Work task: Each record here should be printed again exactly; please leave its pictures out.

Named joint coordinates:
○ ○ ○ ○ ○ ○ ○

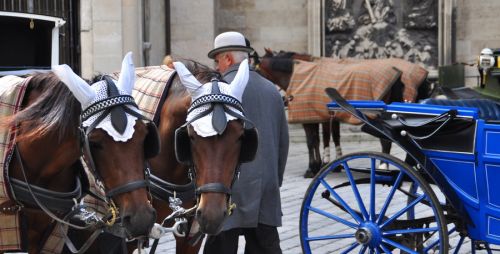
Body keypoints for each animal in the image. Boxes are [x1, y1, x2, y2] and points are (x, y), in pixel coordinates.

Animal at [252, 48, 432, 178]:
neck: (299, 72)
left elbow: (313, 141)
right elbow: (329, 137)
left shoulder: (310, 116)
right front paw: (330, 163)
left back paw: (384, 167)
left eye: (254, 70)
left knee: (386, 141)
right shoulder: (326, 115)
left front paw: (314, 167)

○ ○ ○ ○ ○ ○ ○

Written solution:
Body keypoints for each animal in the image. Boxes are [x1, y1, x2, y2] and points are (x, y), in pixel coordinates.

Animal at [252, 48, 432, 178]:
neck: (299, 72)
left elbow: (313, 141)
right elbow: (329, 137)
left shoulder: (310, 116)
right front paw: (330, 163)
left back paw: (384, 167)
left eye: (254, 70)
left knee: (386, 141)
right shoulder: (326, 115)
left front paw: (314, 167)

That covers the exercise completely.